CA Paris, 4e ch. A, 1 décembre 1999, n° 1998-15576

PARIS

Arrêt

Confirmation

PARTIES

Demandeur :

Rouas

Défendeur :

Queen (SA)

COMPOSITION DE LA JURIDICTION

Président :

Mme Marais

Conseillers :

M. Lachacinski, Mme Magueur

Avoués :

SCP Bommart Forster, Me Huyghe

Avocats :

Mes Casalonga, Lévy.

TGI Paris, 3e ch., 1re sect., du 11 mars…

11 mars 1998

La société Queen est titulaire de :

- la marque semi-figurative composée du terme Queen dont la première lettre inscrite en majuscule est surmontée d'une couronne, déposée le 9 novembre 1993, enregistrée sous le numéro 93/941.385 pour désigner les services de discothèque relevant de la classe 41,

- la marque dénominative Queen, déposée le 29 avril 1994, enregistrée sous le numéro 94/518.098, pour désigner les produits et services relevant des classes 38, 41 et 42 notamment les divertissements.

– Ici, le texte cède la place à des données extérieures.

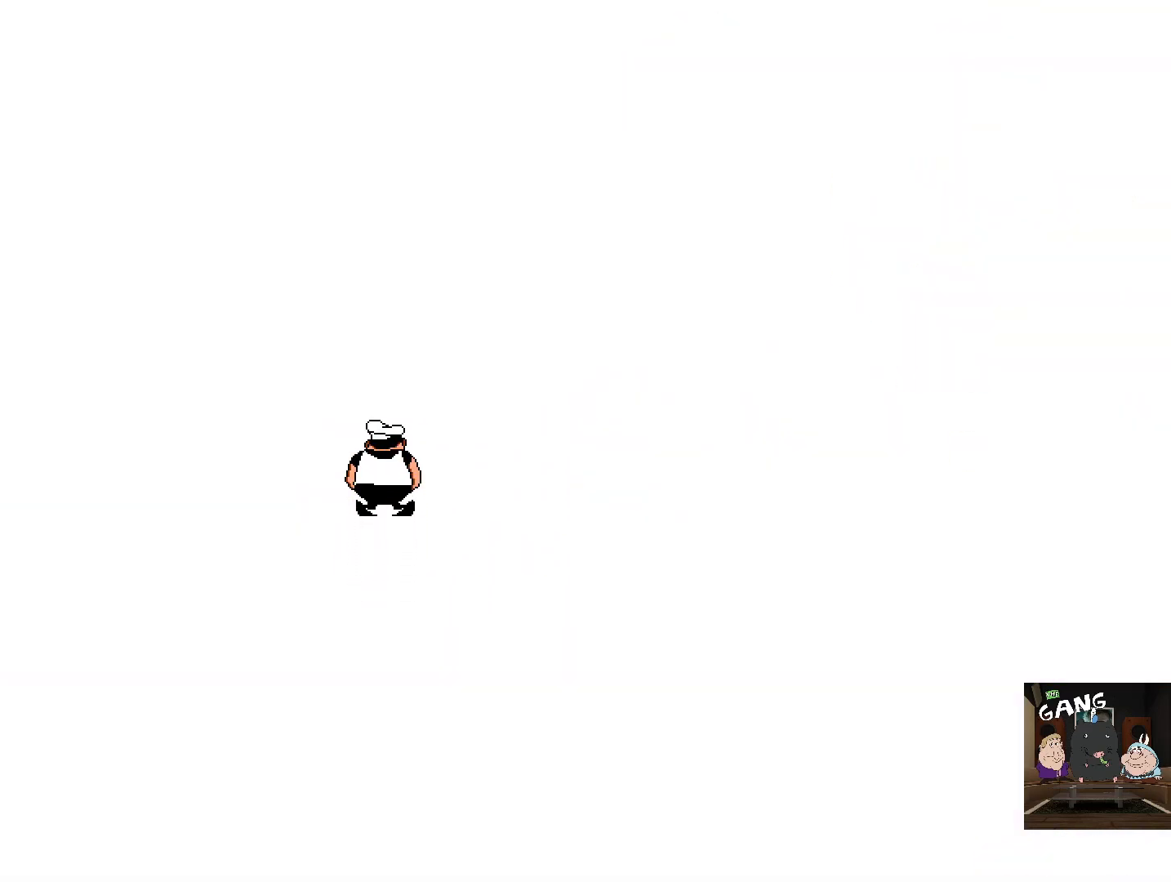
{"buttons": [], "left_stick": "up", "right_stick": "center", "events": [[367, "left_stick", "right"], [500, "left_stick", "up"]]}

La société Queen a pour activité l'exploitation d'une discothèque située 102, avenue des Champs Elysées à Paris 8e.

Reprochant à Pierre Rouas l'exploitation à Rouen d'une discothèque à l'enseigne Le Queen et le dépôt, le 18 avril 1995, de la marque semi-figurative Le Queen enregistrée sous le numéro 95/568.498, après l'avoir mis en demeure par lettre du 9 juin 1995, la société Queen l'a, par acte du 20 novembre 1996, assigné devant le Tribunal de grande instance de Paris aux fins de constatation de la contrefaçon et d'actes de concurrence déloyale.

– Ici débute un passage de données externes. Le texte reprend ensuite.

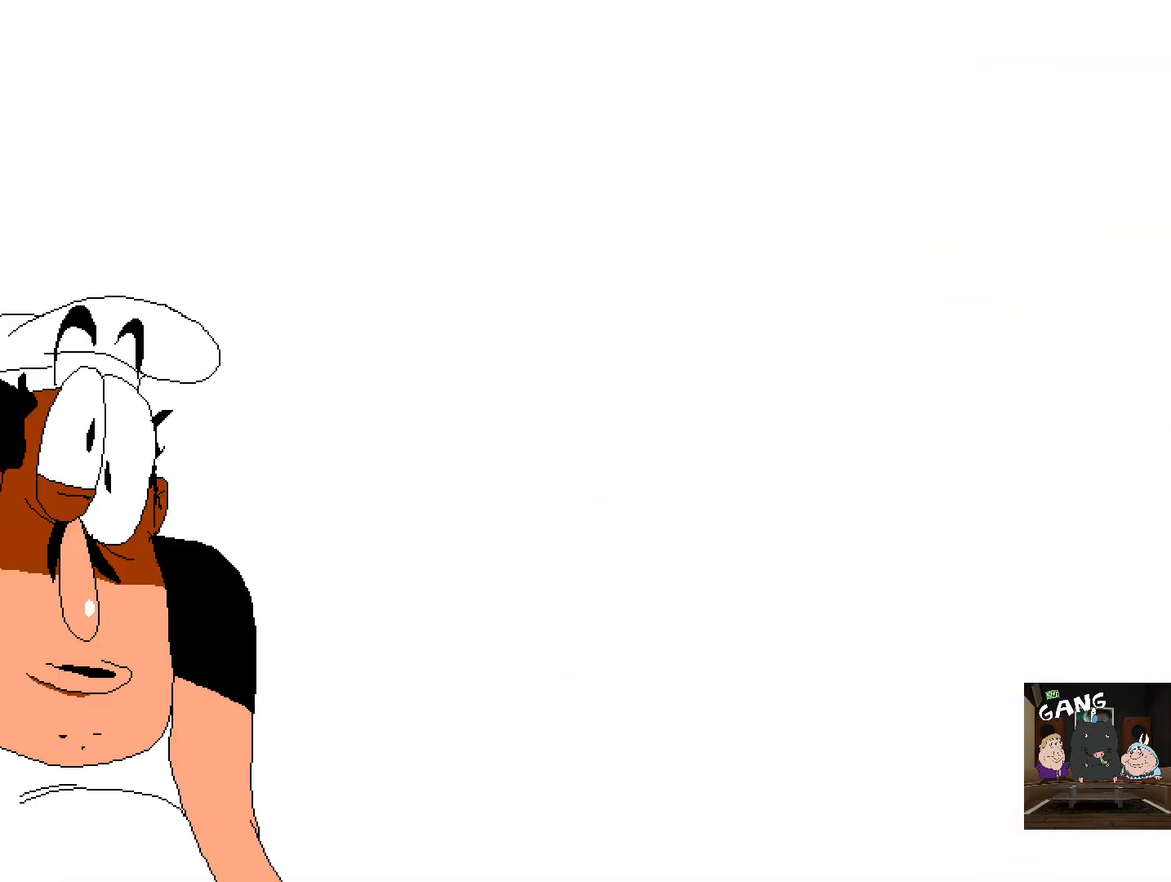
{"buttons": [], "left_stick": "up-right", "right_stick": "up", "events": [[17, "left_stick", "down-right"], [17, "right_stick", "down"], [83, "left_stick", "up-right"], [133, "right_stick", "up"], [217, "right_stick", "right"], [267, "right_stick", "down"], [317, "left_stick", "down-right"], [350, "right_stick", "up"], [467, "left_stick", "up-right"]]}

Elle a demandé, outre les mesures habituelles de nullité, d'interdiction et de publication, de le condamner à lui payer la somme de 500 000 F en réparation de l'atteinte portée à ses marques et celle de 500 000 F au titre de la concurrence déloyale ainsi qu'une somme de 30 000 F sur le fondement de l'article 700 du nouveau code de procédure civile.

Par jugement du 11 mars 1998, le tribunal a :

- rejeté l'exception d'incompétence soulevée par Pierre Rouas,

- dit qu'en déposant la marque Le Queen numéro 95/568.498, Pierre Rouas a commis des actes de contrefaçon de la marque numéro 94/518.098 et de la marque numéro 93/491.385,

- a dit que Pierre Rouas a en outre commis des actes de concurrence déloyale,

- prononcé la nullité de la marque Le Queen numéro 95/568.498, déposée par Pierre Rouas,

- interdit à Pierre Rouas de faire usage de la dénomination Queen ou Le Queen, sous quelque forme que ce soit, pour désigner les produits ou services visés à l'enregistrement des marques numéros 94/518.098 et 93/491.385, dans un délai de huit jours à compter de la signification du jugement, sous peine passé ce délai d'une astreinte de 500 F par infraction constatée ;

- condamné Pierre Rouas à verser à la société Queen la somme de 80 000 F en réparation du préjudice causé par les actes de contrefaçon et celle de 80 000 F en réparation du dommage subi du fait des actes parasitaires,

- autorisé la société Queen à faire publier la décision dans trois journaux ou revues de son choix, aux frais de Pierre Rouas, sans que le coût total de ces insertions excède à la charge de ce dernier, la somme hors taxe de 45 000 F,

- ordonné l'exécution provisoire des mesures d'interdiction,

- condamné Pierre Rouas à la société Queen la somme de 12 000 F sur le fondement de l'article 700 du nouveau code de procédure civile,

- rejeté le surplus des demandes,

- dit que la décision devenue définitive sera transmise à l'initiative du greffier ou de la partie la plus diligente à l'Institut National de la Propriété Industrielle pour transcription au registre national des marques.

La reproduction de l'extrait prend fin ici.